▸ **The data**:
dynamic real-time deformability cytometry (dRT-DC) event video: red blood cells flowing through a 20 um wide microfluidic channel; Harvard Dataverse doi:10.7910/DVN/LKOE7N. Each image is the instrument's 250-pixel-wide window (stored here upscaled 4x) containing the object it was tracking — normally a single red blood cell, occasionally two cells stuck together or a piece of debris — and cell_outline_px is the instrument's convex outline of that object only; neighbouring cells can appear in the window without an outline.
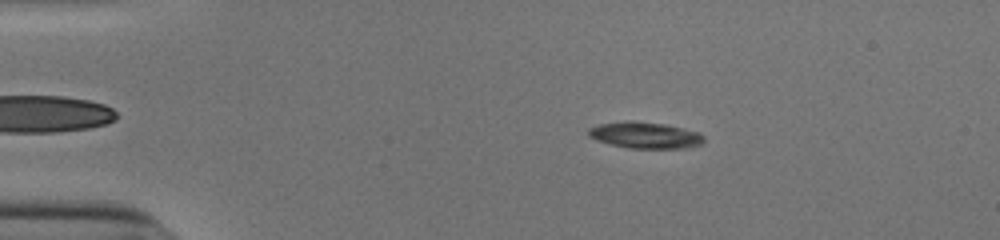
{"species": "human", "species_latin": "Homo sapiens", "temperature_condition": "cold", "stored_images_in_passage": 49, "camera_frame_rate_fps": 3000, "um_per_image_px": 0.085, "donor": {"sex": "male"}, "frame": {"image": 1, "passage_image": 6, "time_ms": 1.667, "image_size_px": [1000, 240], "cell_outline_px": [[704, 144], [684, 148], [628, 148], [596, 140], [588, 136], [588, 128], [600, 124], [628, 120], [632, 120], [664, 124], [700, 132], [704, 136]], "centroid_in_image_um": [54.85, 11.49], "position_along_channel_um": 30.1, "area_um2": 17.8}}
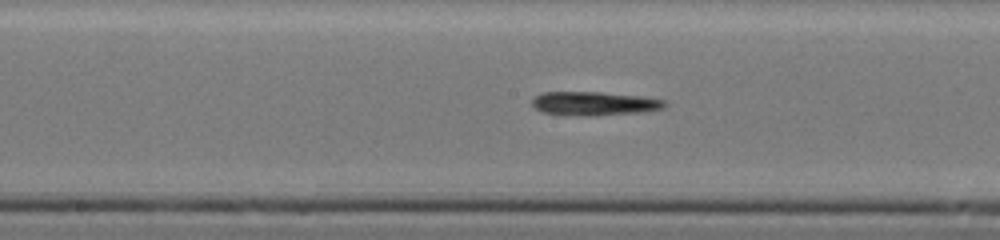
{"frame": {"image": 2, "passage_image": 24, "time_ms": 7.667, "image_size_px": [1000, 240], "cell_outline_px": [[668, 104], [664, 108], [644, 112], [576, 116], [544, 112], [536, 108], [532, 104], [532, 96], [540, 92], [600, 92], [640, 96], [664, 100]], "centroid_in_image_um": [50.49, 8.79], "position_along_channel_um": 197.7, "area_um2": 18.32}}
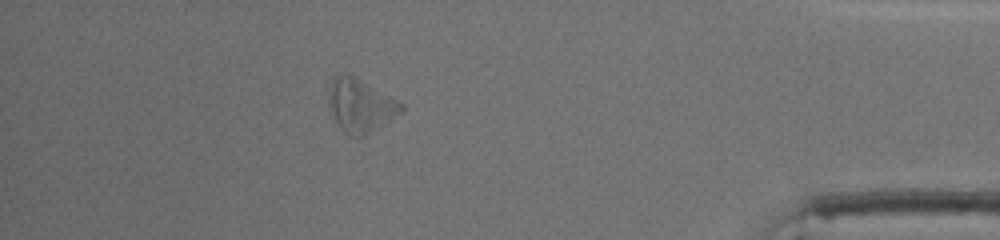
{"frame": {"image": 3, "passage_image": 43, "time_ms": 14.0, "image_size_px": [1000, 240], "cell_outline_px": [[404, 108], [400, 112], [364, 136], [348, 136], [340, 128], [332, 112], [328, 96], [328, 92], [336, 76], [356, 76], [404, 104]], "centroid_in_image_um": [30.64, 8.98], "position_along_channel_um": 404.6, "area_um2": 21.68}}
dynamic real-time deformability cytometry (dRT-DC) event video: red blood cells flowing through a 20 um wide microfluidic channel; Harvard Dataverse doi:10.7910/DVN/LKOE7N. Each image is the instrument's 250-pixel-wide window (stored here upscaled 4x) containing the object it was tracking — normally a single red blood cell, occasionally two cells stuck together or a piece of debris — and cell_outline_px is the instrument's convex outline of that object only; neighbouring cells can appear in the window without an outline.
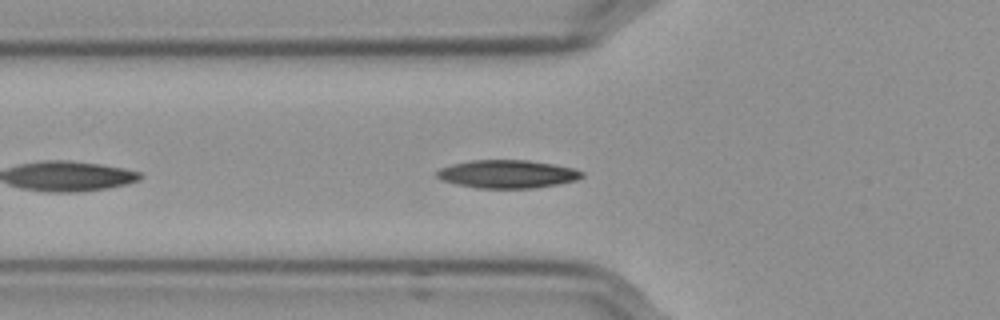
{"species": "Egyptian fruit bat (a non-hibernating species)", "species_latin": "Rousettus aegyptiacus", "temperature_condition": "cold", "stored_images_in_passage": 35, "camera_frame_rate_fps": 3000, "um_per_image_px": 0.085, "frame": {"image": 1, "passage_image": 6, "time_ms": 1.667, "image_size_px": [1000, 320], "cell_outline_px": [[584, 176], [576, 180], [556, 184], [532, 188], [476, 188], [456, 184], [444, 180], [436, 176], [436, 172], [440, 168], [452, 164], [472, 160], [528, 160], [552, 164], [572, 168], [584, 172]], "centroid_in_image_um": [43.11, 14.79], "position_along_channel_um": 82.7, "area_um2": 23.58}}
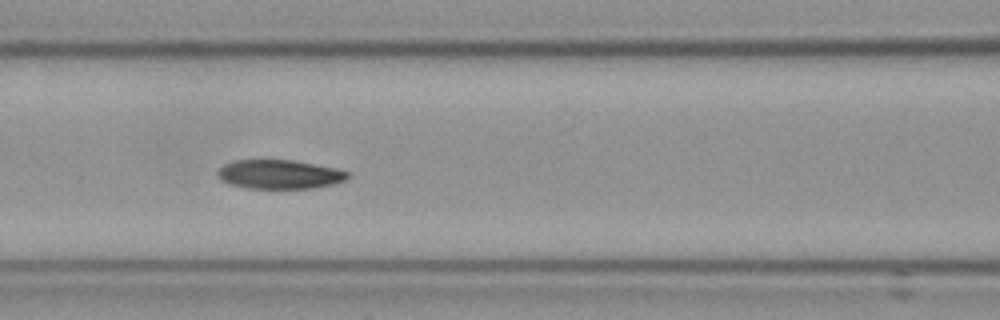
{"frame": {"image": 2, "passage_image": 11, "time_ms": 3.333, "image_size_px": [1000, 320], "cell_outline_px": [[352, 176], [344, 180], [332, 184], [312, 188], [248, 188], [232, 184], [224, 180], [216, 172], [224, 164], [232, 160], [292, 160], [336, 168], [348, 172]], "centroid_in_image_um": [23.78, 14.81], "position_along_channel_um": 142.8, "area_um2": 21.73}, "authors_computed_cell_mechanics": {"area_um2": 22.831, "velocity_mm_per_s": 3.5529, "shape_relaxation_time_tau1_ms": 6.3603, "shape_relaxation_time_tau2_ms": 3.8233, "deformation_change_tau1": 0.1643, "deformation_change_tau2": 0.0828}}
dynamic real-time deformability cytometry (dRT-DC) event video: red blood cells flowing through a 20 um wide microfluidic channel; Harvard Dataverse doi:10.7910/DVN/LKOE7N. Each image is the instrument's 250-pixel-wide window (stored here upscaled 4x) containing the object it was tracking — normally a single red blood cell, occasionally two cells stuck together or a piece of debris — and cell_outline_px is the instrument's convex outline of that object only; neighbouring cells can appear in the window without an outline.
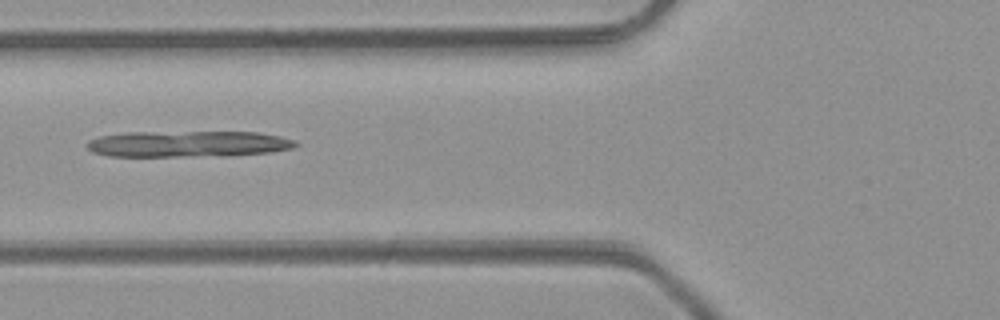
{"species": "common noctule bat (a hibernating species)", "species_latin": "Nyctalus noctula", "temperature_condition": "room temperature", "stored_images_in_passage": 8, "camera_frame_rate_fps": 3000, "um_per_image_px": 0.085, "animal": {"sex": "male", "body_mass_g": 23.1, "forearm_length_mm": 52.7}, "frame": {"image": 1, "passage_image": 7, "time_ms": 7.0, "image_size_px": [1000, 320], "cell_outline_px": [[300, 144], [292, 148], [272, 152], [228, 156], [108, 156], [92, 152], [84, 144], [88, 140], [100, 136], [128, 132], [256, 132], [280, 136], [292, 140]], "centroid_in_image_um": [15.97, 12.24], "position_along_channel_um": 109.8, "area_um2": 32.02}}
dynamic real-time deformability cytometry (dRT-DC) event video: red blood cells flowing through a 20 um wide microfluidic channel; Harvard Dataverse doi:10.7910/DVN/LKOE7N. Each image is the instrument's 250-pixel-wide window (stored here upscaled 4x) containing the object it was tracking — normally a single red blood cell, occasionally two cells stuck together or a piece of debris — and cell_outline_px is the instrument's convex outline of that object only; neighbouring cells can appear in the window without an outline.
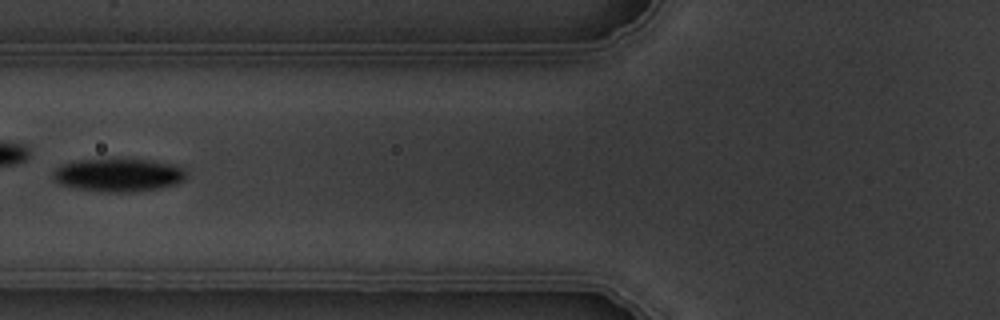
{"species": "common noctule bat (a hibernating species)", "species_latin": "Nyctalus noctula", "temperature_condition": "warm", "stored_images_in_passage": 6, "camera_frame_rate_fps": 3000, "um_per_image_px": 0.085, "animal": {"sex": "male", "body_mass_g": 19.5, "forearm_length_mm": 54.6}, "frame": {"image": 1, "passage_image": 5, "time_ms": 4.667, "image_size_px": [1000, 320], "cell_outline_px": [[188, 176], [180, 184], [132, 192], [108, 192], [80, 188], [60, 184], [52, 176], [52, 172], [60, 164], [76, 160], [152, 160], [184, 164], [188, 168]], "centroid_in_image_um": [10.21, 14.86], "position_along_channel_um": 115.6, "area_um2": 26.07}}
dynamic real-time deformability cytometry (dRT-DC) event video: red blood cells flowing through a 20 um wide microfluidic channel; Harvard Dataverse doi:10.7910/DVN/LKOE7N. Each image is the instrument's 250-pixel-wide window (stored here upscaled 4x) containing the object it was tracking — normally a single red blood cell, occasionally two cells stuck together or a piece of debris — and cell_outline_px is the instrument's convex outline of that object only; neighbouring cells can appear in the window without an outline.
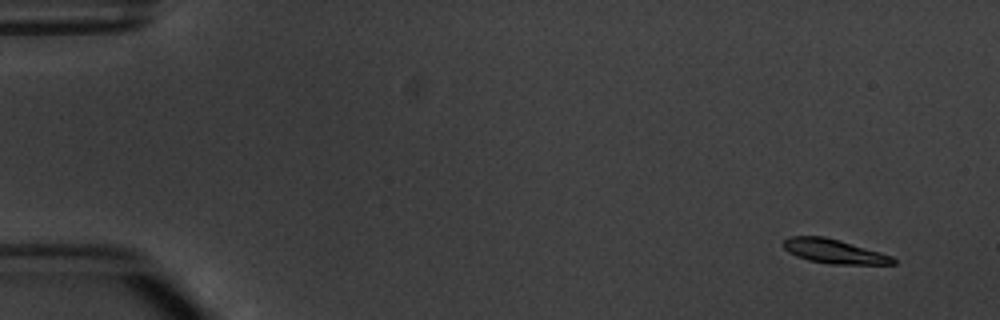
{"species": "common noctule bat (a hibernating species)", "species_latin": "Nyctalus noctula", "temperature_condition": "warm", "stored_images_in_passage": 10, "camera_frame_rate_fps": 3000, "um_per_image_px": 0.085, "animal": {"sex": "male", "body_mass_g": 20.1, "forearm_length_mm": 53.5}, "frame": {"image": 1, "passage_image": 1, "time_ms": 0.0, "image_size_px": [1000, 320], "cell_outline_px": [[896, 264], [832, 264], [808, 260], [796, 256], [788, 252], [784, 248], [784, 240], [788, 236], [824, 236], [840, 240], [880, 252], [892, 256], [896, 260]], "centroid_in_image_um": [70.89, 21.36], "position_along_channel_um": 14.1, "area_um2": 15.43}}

▸ **Task prompt**: Transcribe all of the entries word for word, but skip any pictures they contain.

▸ **Complete response**:
dynamic real-time deformability cytometry (dRT-DC) event video: red blood cells flowing through a 20 um wide microfluidic channel; Harvard Dataverse doi:10.7910/DVN/LKOE7N. Each image is the instrument's 250-pixel-wide window (stored here upscaled 4x) containing the object it was tracking — normally a single red blood cell, occasionally two cells stuck together or a piece of debris — and cell_outline_px is the instrument's convex outline of that object only; neighbouring cells can appear in the window without an outline.
{"species": "human", "species_latin": "Homo sapiens", "temperature_condition": "cold", "stored_images_in_passage": 49, "camera_frame_rate_fps": 3000, "um_per_image_px": 0.085, "donor": {"sex": "male"}, "frame": {"image": 1, "passage_image": 6, "time_ms": 1.667, "image_size_px": [1000, 240], "cell_outline_px": [[704, 144], [684, 148], [628, 148], [596, 140], [588, 136], [588, 128], [600, 124], [628, 120], [632, 120], [664, 124], [700, 132], [704, 136]], "centroid_in_image_um": [54.85, 11.49], "position_along_channel_um": 30.1, "area_um2": 17.8}}
{"frame": {"image": 2, "passage_image": 24, "time_ms": 7.667, "image_size_px": [1000, 240], "cell_outline_px": [[668, 104], [664, 108], [644, 112], [576, 116], [544, 112], [536, 108], [532, 104], [532, 96], [540, 92], [600, 92], [640, 96], [664, 100]], "centroid_in_image_um": [50.49, 8.79], "position_along_channel_um": 197.7, "area_um2": 18.32}}
{"frame": {"image": 3, "passage_image": 43, "time_ms": 14.0, "image_size_px": [1000, 240], "cell_outline_px": [[404, 108], [400, 112], [364, 136], [348, 136], [340, 128], [332, 112], [328, 96], [328, 92], [336, 76], [356, 76], [404, 104]], "centroid_in_image_um": [30.64, 8.98], "position_along_channel_um": 404.6, "area_um2": 21.68}}
dynamic real-time deformability cytometry (dRT-DC) event video: red blood cells flowing through a 20 um wide microfluidic channel; Harvard Dataverse doi:10.7910/DVN/LKOE7N. Each image is the instrument's 250-pixel-wide window (stored here upscaled 4x) containing the object it was tracking — normally a single red blood cell, occasionally two cells stuck together or a piece of debris — and cell_outline_px is the instrument's convex outline of that object only; neighbouring cells can appear in the window without an outline.
{"species": "Egyptian fruit bat (a non-hibernating species)", "species_latin": "Rousettus aegyptiacus", "temperature_condition": "cold", "stored_images_in_passage": 35, "camera_frame_rate_fps": 3000, "um_per_image_px": 0.085, "frame": {"image": 1, "passage_image": 6, "time_ms": 1.667, "image_size_px": [1000, 320], "cell_outline_px": [[584, 176], [576, 180], [556, 184], [532, 188], [476, 188], [456, 184], [444, 180], [436, 176], [436, 172], [440, 168], [452, 164], [472, 160], [528, 160], [552, 164], [572, 168], [584, 172]], "centroid_in_image_um": [43.11, 14.79], "position_along_channel_um": 82.7, "area_um2": 23.58}}
{"frame": {"image": 2, "passage_image": 11, "time_ms": 3.333, "image_size_px": [1000, 320], "cell_outline_px": [[352, 176], [344, 180], [332, 184], [312, 188], [248, 188], [232, 184], [224, 180], [216, 172], [224, 164], [232, 160], [292, 160], [336, 168], [348, 172]], "centroid_in_image_um": [23.78, 14.81], "position_along_channel_um": 142.8, "area_um2": 21.73}, "authors_computed_cell_mechanics": {"area_um2": 22.831, "velocity_mm_per_s": 3.5529, "shape_relaxation_time_tau1_ms": 6.3603, "shape_relaxation_time_tau2_ms": 3.8233, "deformation_change_tau1": 0.1643, "deformation_change_tau2": 0.0828}}
dynamic real-time deformability cytometry (dRT-DC) event video: red blood cells flowing through a 20 um wide microfluidic channel; Harvard Dataverse doi:10.7910/DVN/LKOE7N. Each image is the instrument's 250-pixel-wide window (stored here upscaled 4x) containing the object it was tracking — normally a single red blood cell, occasionally two cells stuck together or a piece of debris — and cell_outline_px is the instrument's convex outline of that object only; neighbouring cells can appear in the window without an outline.
{"species": "common noctule bat (a hibernating species)", "species_latin": "Nyctalus noctula", "temperature_condition": "room temperature", "stored_images_in_passage": 8, "camera_frame_rate_fps": 3000, "um_per_image_px": 0.085, "animal": {"sex": "male", "body_mass_g": 23.1, "forearm_length_mm": 52.7}, "frame": {"image": 1, "passage_image": 7, "time_ms": 7.0, "image_size_px": [1000, 320], "cell_outline_px": [[300, 144], [292, 148], [272, 152], [228, 156], [108, 156], [92, 152], [84, 144], [88, 140], [100, 136], [128, 132], [256, 132], [280, 136], [292, 140]], "centroid_in_image_um": [15.97, 12.24], "position_along_channel_um": 109.8, "area_um2": 32.02}}
dynamic real-time deformability cytometry (dRT-DC) event video: red blood cells flowing through a 20 um wide microfluidic channel; Harvard Dataverse doi:10.7910/DVN/LKOE7N. Each image is the instrument's 250-pixel-wide window (stored here upscaled 4x) containing the object it was tracking — normally a single red blood cell, occasionally two cells stuck together or a piece of debris — and cell_outline_px is the instrument's convex outline of that object only; neighbouring cells can appear in the window without an outline.
{"species": "common noctule bat (a hibernating species)", "species_latin": "Nyctalus noctula", "temperature_condition": "warm", "stored_images_in_passage": 6, "camera_frame_rate_fps": 3000, "um_per_image_px": 0.085, "animal": {"sex": "male", "body_mass_g": 19.5, "forearm_length_mm": 54.6}, "frame": {"image": 1, "passage_image": 5, "time_ms": 4.667, "image_size_px": [1000, 320], "cell_outline_px": [[188, 176], [180, 184], [132, 192], [108, 192], [80, 188], [60, 184], [52, 176], [52, 172], [60, 164], [76, 160], [152, 160], [184, 164], [188, 168]], "centroid_in_image_um": [10.21, 14.86], "position_along_channel_um": 115.6, "area_um2": 26.07}}
dynamic real-time deformability cytometry (dRT-DC) event video: red blood cells flowing through a 20 um wide microfluidic channel; Harvard Dataverse doi:10.7910/DVN/LKOE7N. Each image is the instrument's 250-pixel-wide window (stored here upscaled 4x) containing the object it was tracking — normally a single red blood cell, occasionally two cells stuck together or a piece of debris — and cell_outline_px is the instrument's convex outline of that object only; neighbouring cells can appear in the window without an outline.
{"species": "common noctule bat (a hibernating species)", "species_latin": "Nyctalus noctula", "temperature_condition": "warm", "stored_images_in_passage": 10, "camera_frame_rate_fps": 3000, "um_per_image_px": 0.085, "animal": {"sex": "male", "body_mass_g": 20.1, "forearm_length_mm": 53.5}, "frame": {"image": 1, "passage_image": 1, "time_ms": 0.0, "image_size_px": [1000, 320], "cell_outline_px": [[896, 264], [832, 264], [808, 260], [796, 256], [788, 252], [784, 248], [784, 240], [788, 236], [824, 236], [840, 240], [880, 252], [892, 256], [896, 260]], "centroid_in_image_um": [70.89, 21.36], "position_along_channel_um": 14.1, "area_um2": 15.43}}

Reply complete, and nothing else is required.